### Data

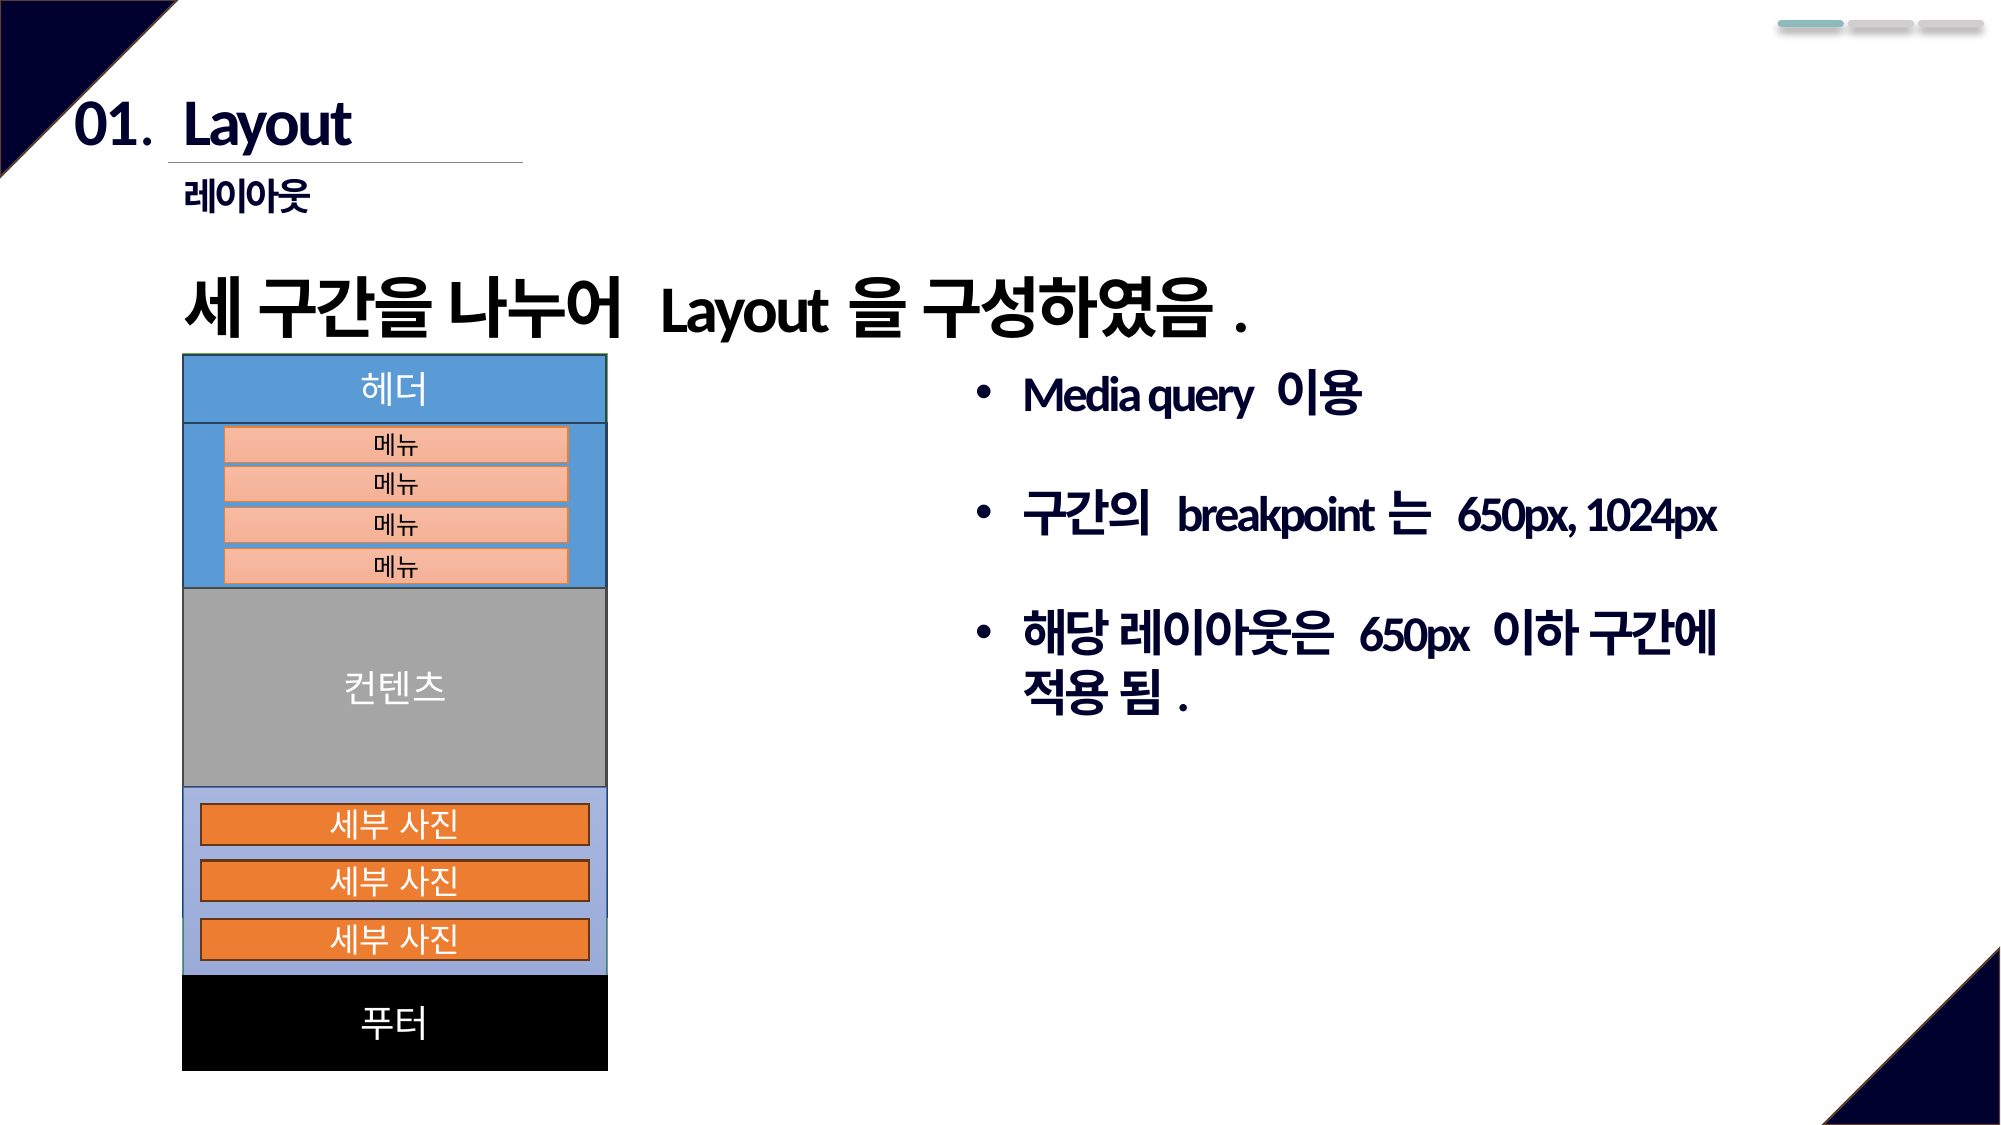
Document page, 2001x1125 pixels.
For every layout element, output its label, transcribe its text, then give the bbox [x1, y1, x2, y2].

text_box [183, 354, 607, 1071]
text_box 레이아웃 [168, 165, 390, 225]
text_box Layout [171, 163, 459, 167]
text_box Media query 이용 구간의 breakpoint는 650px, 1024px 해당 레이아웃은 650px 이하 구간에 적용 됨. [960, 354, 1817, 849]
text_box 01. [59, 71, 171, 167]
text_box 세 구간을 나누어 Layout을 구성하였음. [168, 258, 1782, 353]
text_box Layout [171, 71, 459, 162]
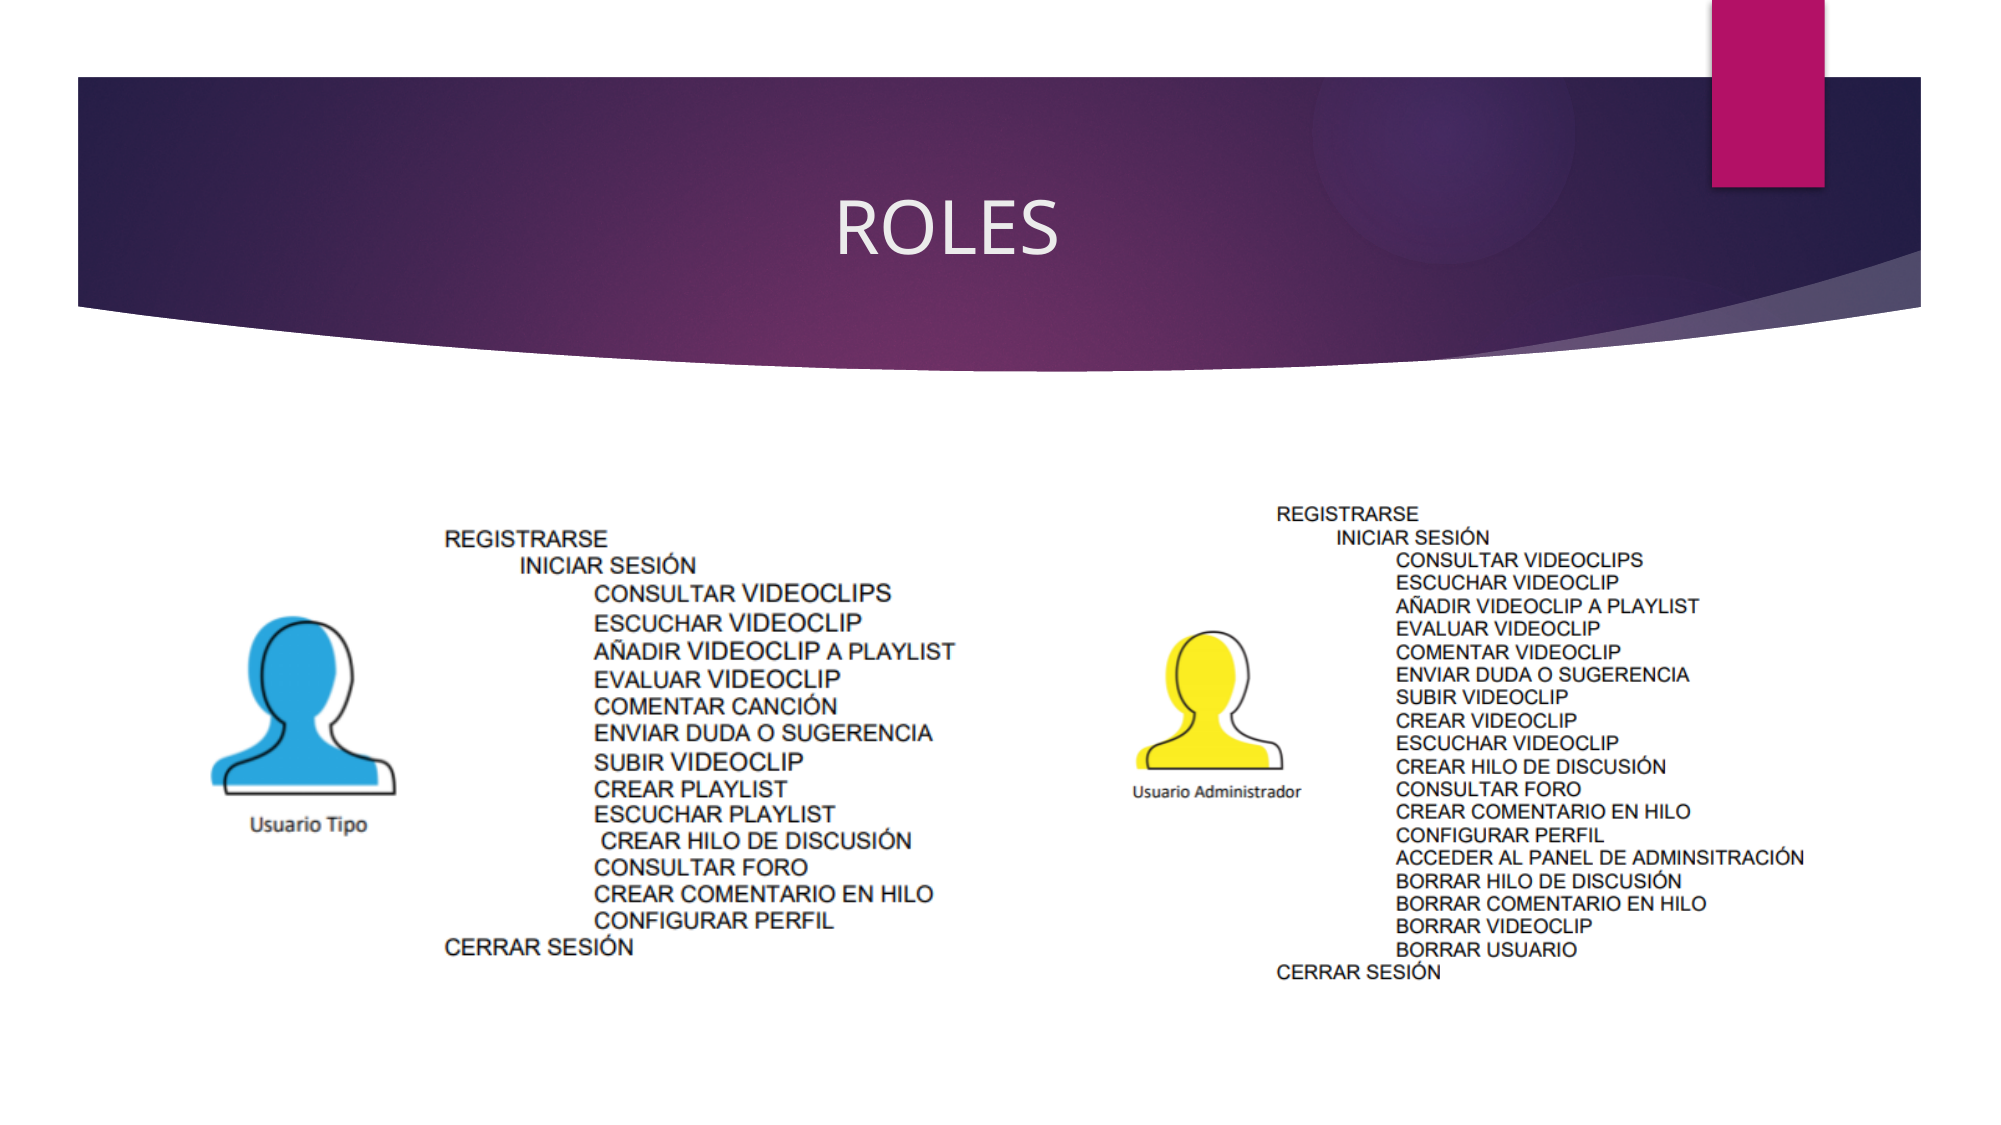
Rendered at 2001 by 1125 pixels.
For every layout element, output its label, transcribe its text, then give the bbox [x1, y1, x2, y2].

######

» Task item
What lines above contain the word "pixels"? Return each such line.

» Answer for this exercise
Document page, 2001x1125 pixels.
Rendered at 2001 by 1125 pixels.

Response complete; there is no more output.